Blogs Lalibre.be
Lalibre.be | Créer un Blog | Envoyer ce Blog à un ami | Avertir le modérateur

28.08.2008

Quand tombe le couperet

Contexte: écrit il y a deux ans, lorsque le système des crédits n'était pas encore en vigueur, ce texte garde, je crois, toute son actualité en ce qui concerne, en tout cas, ce qui peut sembler un leit-motiv de ma part : apprenons-leur les limites avant que la vie ne leur apprenne, sans précaution.


Il s’en va, tête basse. La session commence à peine et il vient d’apprendre qu’il devra doubler. La cause ? Pas grave, pourtant ! Rien qu'un oubli ! Un travail qui devait être rendu et qu’il n’a pu finir à temps. Si ce n’est pas pour le rendre, à quoi bon aller à la Fac, juste pour dire qu’on ne l’a pas … On verra ça après la bloque; je passerai au secrétariat  et on s’arrangera…
Oui mais voilà, ce n'était pas n'importe quel travail; c'était LE travail de fin d'année dans une des matières à présenter.
Et voici le redoutable enchaînement qui se met en route. Car, en même temps que le travail, il y avait la feuille de présences, celle qui seule atteste que la session se poursuit. Pas de signature égale une absence non justifiée, càd un abandon de session, donc un motif de refus en délibération, avec l'inéluctable doublement d’office….

Peut-être est-ce la première fois que cela lui arrive, peut-être a t-il toujours fait preuve d’exactitude, peut-être est-il du genre perfectionniste, peut-être est-ce le stress, peut-être .. N’empêche que la dure réalité lui tombe dessus et qu’il doit trouver en lui la force de se motiver pour ce qui reste à sauver, obtenir les quelques dispenses qui le suivront l’année suivante.

Mais peut-être aussi n’en est-il pas à son coup d’essai. Imaginons son histoire, peut-être réelle, telle que de nombreux jeunes d'aujourd'hui pourraient eux aussi la connaître.
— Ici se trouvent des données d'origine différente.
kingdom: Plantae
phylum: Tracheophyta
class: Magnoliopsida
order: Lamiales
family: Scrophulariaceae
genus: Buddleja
Poli, pas dérangeant, sans doute a t-il su faire passer d’un sourire ses oublis,  ses retards, sa flemme. Des parents aimants, des profs. compréhensifs, qui « voulaient lui donner encore une chance » lui ont permis d’effectuer un parcours d’enfant et d’adolescent sans trop de souci. Il en a retenu une chose : il y a toujours moyen d’éviter les ennuis, d’échapper aux conséquences désagréables de ses actes…
Mais voilà, la vie n’est pas toujours gentille, papa-maman ne peuvent pas servir d’éternels boucliers, un regard contrit n'accorde pas tous les pardons.
Il vient de l’apprendre. Méchamment. D’autant plus méchamment qu’il est bien tard pour faire cette découverte. 
Il aurait mieux valu rester le ventre creux une journée au lieu de voir maman débouler à la récré avec la boite à tartines pour la 5e fois oubliée. Ah ! si la prof. lui avait mis un zéro pour son élocution inachevée, au lieu de lui accorder une semaine de rab. Et s’il avait fait ses 2 heures de colle pour absence non justifiée plutôt que d’amener le mot de papa sur sa prétendue gastro. Et même, n’était-il pas préférable de perdre quelques jours de vacances pour récupérer ses lacunes en néerlandais au lieu de bénéficier, une fois de plus, de l’indulgence du jury ?
Il n’a rencontré sur sa route que des adultes attentionnés qui ont cru l’aider en palliant ses faiblesses et aujourd’hui il paie cash.
Oh ! si ça tombe, maman demandera au médecin de famille de faire un certificat de maladie antidaté et même si personne n’est dupe, le secrétariat sera peut-être obligé de l’accepter.
Il sera sauvé, une fois de plus.
Pour combien de temps … ? Jusqu’au moment où son premier employeur le renverra parce qu’il sera encore arrivé en retard ? Où le Forem lui supprimera ses allocations de chômage parce qu’il ne se sera pas rendu à l’entretien ?  Où un petit verre de trop et une vitesse excessive dans un tournant peu complaisant l’enverront s’écraser sur un poteau … ?
Il s’en va, la tête basse ; on est navré de ce qui lui arrive mais on prie pour que personne n’intervienne, pour qu’il comprenne et en tire les leçons ... avant que d'autres ne se chargent bien plus cruellement de les lui apprendre.
 

Et puisque ce récit date de deux ans, je peux, hélas en donner l'issue en ce qui nous concerne. Après un second essai, pas beaucoup mieux géré, l'étudiant a abandonné et disparu de notre horizon.